**Input for this task**

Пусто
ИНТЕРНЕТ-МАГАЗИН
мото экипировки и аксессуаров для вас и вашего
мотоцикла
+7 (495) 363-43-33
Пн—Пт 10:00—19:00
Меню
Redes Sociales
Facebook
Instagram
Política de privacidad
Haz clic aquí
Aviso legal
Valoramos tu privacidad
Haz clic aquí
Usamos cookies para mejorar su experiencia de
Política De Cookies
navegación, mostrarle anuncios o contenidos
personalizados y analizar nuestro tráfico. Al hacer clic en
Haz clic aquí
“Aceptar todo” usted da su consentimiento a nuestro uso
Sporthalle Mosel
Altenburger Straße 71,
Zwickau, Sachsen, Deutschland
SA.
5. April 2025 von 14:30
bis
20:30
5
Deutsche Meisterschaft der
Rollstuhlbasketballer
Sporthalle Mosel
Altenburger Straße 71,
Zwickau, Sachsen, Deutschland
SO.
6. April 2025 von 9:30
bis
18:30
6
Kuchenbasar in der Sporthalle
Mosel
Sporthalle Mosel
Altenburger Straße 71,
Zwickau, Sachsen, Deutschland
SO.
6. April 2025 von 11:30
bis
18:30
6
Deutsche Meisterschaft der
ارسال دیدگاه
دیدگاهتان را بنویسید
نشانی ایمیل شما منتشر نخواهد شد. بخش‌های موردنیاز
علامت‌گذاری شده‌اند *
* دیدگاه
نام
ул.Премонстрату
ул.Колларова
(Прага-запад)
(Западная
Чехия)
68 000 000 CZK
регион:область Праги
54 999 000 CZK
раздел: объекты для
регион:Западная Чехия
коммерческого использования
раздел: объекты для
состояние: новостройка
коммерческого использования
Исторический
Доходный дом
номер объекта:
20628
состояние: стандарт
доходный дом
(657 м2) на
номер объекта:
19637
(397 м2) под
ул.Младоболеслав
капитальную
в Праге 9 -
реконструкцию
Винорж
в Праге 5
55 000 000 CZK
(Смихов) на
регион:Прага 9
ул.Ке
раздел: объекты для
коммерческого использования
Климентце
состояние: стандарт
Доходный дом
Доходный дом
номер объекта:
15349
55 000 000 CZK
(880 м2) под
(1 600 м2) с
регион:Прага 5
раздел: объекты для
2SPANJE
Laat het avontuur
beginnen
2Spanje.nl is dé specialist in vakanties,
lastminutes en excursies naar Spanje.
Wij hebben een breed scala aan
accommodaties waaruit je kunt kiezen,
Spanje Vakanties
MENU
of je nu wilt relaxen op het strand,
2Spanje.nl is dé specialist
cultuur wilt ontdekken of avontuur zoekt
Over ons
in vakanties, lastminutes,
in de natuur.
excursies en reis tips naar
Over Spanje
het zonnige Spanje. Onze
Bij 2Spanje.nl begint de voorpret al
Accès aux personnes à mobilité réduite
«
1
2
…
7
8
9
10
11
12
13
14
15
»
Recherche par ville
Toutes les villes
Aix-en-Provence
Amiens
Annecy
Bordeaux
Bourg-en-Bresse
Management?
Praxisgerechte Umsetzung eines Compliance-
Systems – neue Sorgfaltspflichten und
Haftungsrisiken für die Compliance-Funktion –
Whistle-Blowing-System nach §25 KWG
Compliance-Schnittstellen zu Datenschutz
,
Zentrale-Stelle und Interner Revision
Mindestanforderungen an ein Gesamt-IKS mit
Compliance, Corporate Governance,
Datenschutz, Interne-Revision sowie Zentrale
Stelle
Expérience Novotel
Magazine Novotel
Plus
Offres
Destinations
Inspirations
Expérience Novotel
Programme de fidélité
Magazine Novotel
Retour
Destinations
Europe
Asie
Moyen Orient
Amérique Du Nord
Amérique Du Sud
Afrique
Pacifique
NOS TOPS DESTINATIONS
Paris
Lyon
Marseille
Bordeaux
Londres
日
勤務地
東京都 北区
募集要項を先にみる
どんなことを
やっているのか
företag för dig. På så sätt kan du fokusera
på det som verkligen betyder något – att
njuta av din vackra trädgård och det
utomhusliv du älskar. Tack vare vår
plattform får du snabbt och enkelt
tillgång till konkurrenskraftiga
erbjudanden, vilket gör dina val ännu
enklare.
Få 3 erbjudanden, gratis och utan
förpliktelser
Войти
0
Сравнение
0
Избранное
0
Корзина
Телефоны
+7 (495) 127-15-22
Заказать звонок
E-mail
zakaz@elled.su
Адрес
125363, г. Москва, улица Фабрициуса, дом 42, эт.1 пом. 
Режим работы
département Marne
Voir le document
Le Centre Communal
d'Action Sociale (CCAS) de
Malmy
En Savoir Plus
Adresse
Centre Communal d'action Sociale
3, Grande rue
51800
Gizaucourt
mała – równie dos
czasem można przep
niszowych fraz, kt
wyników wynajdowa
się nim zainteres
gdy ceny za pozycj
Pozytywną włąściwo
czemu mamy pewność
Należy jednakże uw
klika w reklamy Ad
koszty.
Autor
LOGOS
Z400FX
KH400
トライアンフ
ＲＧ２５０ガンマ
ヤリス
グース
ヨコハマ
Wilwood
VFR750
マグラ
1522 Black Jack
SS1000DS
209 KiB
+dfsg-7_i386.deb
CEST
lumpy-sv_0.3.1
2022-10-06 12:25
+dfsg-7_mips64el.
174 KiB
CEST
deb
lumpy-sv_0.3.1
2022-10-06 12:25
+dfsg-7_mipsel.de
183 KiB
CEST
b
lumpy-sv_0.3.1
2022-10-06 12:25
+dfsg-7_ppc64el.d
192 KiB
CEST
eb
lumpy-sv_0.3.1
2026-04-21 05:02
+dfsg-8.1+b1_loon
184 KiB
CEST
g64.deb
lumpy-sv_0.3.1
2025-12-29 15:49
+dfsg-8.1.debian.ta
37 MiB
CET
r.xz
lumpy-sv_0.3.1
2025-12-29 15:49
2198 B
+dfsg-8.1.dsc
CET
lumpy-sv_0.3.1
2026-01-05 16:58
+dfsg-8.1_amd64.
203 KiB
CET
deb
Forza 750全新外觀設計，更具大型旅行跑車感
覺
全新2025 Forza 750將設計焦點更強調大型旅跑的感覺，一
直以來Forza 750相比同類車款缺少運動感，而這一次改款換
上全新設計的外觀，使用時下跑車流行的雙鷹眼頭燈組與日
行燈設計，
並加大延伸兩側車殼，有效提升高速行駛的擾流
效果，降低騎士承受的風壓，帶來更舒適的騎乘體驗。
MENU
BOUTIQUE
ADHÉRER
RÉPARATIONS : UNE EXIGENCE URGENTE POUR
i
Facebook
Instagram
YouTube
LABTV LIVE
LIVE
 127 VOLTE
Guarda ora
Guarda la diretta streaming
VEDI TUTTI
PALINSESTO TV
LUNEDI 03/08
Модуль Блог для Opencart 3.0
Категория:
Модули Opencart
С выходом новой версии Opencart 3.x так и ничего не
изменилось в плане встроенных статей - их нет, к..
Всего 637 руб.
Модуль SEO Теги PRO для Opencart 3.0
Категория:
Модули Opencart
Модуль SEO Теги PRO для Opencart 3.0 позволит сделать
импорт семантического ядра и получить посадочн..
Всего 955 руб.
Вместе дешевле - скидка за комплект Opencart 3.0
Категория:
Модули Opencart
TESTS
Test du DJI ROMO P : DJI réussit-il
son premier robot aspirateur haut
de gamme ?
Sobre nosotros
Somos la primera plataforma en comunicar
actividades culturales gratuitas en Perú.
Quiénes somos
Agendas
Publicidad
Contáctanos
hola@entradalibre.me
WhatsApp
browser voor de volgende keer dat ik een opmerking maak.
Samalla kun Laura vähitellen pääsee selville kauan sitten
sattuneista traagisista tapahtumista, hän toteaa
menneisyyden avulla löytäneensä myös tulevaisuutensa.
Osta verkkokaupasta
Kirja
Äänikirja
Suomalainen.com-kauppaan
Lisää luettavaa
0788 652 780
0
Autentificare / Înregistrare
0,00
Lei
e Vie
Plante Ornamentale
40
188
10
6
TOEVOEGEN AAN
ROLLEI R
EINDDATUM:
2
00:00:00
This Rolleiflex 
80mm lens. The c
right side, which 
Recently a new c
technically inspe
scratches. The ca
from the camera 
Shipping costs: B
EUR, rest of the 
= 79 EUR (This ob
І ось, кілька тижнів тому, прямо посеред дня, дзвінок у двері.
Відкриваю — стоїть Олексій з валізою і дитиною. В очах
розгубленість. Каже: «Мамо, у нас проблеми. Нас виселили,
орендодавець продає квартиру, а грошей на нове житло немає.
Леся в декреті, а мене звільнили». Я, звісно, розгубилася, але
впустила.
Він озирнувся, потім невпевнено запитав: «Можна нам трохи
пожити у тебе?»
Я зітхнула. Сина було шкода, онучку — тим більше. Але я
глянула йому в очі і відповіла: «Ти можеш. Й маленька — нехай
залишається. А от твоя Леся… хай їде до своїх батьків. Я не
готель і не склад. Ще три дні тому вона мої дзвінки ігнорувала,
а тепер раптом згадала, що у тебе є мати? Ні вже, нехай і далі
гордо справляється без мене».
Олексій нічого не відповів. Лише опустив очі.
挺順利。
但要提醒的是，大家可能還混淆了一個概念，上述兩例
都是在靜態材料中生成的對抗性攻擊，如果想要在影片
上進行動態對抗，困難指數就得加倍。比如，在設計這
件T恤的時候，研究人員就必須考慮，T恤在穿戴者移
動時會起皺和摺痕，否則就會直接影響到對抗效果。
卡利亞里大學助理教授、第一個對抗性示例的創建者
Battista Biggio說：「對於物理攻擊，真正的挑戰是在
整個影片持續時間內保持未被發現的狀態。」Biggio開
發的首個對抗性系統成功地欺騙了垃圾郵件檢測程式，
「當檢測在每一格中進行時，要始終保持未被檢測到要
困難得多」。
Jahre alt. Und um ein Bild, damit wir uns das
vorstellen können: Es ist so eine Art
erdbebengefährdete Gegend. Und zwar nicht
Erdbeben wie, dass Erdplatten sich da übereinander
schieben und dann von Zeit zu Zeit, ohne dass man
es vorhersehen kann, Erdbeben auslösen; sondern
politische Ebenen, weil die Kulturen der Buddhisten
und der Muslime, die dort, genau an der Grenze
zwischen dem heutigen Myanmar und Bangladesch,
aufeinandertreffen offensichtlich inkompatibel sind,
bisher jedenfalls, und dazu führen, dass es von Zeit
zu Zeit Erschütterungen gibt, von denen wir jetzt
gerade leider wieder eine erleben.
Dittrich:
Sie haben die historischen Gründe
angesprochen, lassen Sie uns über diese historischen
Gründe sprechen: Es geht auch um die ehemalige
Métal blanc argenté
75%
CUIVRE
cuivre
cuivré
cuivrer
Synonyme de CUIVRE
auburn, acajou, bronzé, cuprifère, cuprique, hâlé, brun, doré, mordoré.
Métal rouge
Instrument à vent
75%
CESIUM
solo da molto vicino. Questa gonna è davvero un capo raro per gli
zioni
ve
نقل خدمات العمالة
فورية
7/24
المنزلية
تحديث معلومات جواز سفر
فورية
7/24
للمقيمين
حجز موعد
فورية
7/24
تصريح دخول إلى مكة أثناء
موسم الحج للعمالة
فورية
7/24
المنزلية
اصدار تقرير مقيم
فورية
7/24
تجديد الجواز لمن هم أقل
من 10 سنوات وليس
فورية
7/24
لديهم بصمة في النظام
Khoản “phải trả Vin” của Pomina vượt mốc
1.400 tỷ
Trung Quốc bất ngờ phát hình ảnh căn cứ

**Task item**
Your output should consist only of the lines from the one containing "zwischen dem heutigen" to the end of the records above, each retyped exactly.

**Task solution**
zwischen dem heutigen Myanmar und Bangladesch,
aufeinandertreffen offensichtlich inkompatibel sind,
bisher jedenfalls, und dazu führen, dass es von Zeit
zu Zeit Erschütterungen gibt, von denen wir jetzt
gerade leider wieder eine erleben.
Dittrich:
Sie haben die historischen Gründe
angesprochen, lassen Sie uns über diese historischen
Gründe sprechen: Es geht auch um die ehemalige
Métal blanc argenté
75%
CUIVRE
cuivre
cuivré
cuivrer
Synonyme de CUIVRE
auburn, acajou, bronzé, cuprifère, cuprique, hâlé, brun, doré, mordoré.
Métal rouge
Instrument à vent
75%
CESIUM
solo da molto vicino. Questa gonna è davvero un capo raro per gli
zioni
ve
نقل خدمات العمالة
فورية
7/24
المنزلية
تحديث معلومات جواز سفر
فورية
7/24
للمقيمين
حجز موعد
فورية
7/24
تصريح دخول إلى مكة أثناء
موسم الحج للعمالة
فورية
7/24
المنزلية
اصدار تقرير مقيم
فورية
7/24
تجديد الجواز لمن هم أقل
من 10 سنوات وليس
فورية
7/24
لديهم بصمة في النظام
Khoản “phải trả Vin” của Pomina vượt mốc
1.400 tỷ
Trung Quốc bất ngờ phát hình ảnh căn cứ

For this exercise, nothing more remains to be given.